Her heart wasn’t working on its own and she almost lost a leg, a common occurrence with patients on ECMO, Mrs. Tenney said.
“A lot of times this happens with the ECMO because the tubes that they put in are very large,” Mrs. Tenney said. “They compress the vasculature and therefore restricts blood flow to that limb. A lot of people on ECMO actually lose their limbs and I came very close but, luckily, after six days, I was stable enough to where they could take me off of the ECMO.”
Eighteen hours after Mrs. Tenney was taken off of life support, she woke up.
‘Mom, you’re alive’
Soon, she was visited by her husband and children, who were overjoyed to see her, Mrs. Tenney said.
The last time they’d seen her was when she wasn’t breathing, and connected to multiple tubes and lines.

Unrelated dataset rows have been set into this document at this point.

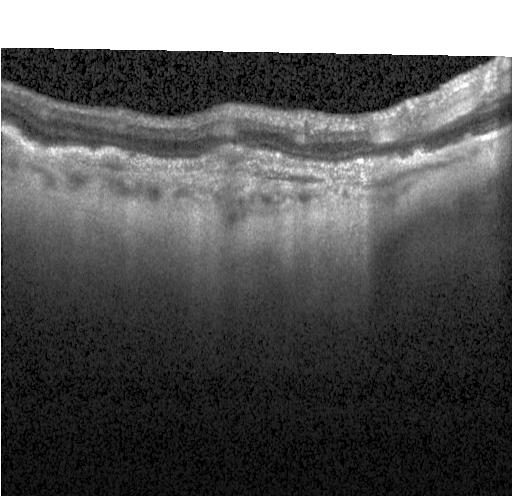
Spectral-domain OCT. Horizontal scan through the fovea. Retinal OCT B-scan. Instrument: Heidelberg Spectralis
Assessment: CNV.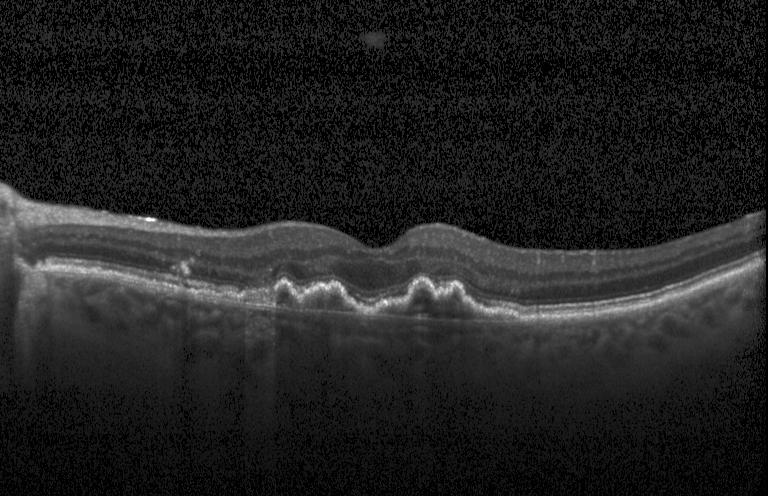
Retinal OCT B-scan. SD-OCT. Centered on the fovea.
Impression: choroidal neovascularization.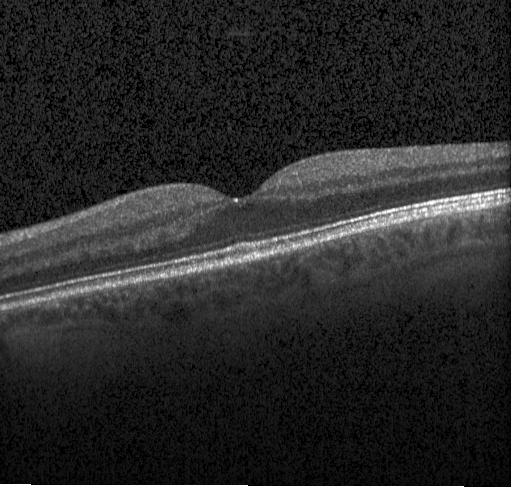
Spectral-domain optical coherence tomography, retinal OCT cross-section
This B-scan demonstrates no choroidal neovascularization, diabetic macular edema, or drusen.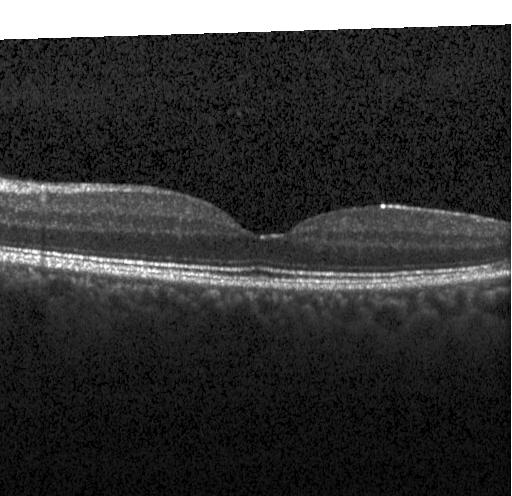

SD-OCT, Heidelberg Spectralis OCT system, fovea-centered, retinal OCT cross-section
Diagnosis: no evidence of choroidal neovascularization, diabetic macular edema, or drusen.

“I was still processing everything but you could tell that my kids were really affected by it,” Mrs. Tenney remembered. “They were like ‘Mom, you look so good,’ and ‘Oh my gosh, mom, you’re alive.’”
She’d gained 52 pounds from the fluids that were injected into her body, Mrs. Tenney said.
Her husband was relieved and grateful.
“He cried constantly while I was in the hospital and I couldn’t understand why, because I couldn’t process that I was, essentially, dead for 47 minutes,” she said.
“When we got home, he had kept a journal for me and journaled everything, every day about my progress and how I needed to come back to him and how I needed to be there for our girls.”
‘Don’t wait’
“If I hadn’t gotten help when I did, I could’ve arrested at home and there would’ve been no chance of surviving that,” Mrs. Tenney said.
Today she takes proactive measures to cope with her congestive heart failure symptoms, such as taking her medicine, checking her weight every day to make sure she hasn’t gained two to five pounds in two days, going to cardiac rehab, and getting screened for medical issues annually.
“A lot of the time, women don’t experience classic heart attack symptoms and women tend to put things off,” Ms. Forbes said. “They’re like ‘Oh, it’s just heartburn. I’ll just take a couple pills and I’ll be fine.’
“But in reality, that little bit of heartburn they felt was actually their heart, not heartburn. Women tend to do that, especially 30 to 40 year-old women.”
Dr. Ameer Kabour, chief of cardiology at Mercy Health, said he frequently runs into patients who shrug off symptoms like chest pain and high blood pressure because they think it’s something else, like heartburn or stress, when it’s more serious. This is why it’s important to visit a physician when something is unusual, he said.
Dr. Kabour suggests people have their weight, blood pressure, cholesterol, and blood sugar checked once or twice a year, he said.
“The outcome of waiting could be devastating,” Dr. Kabour said.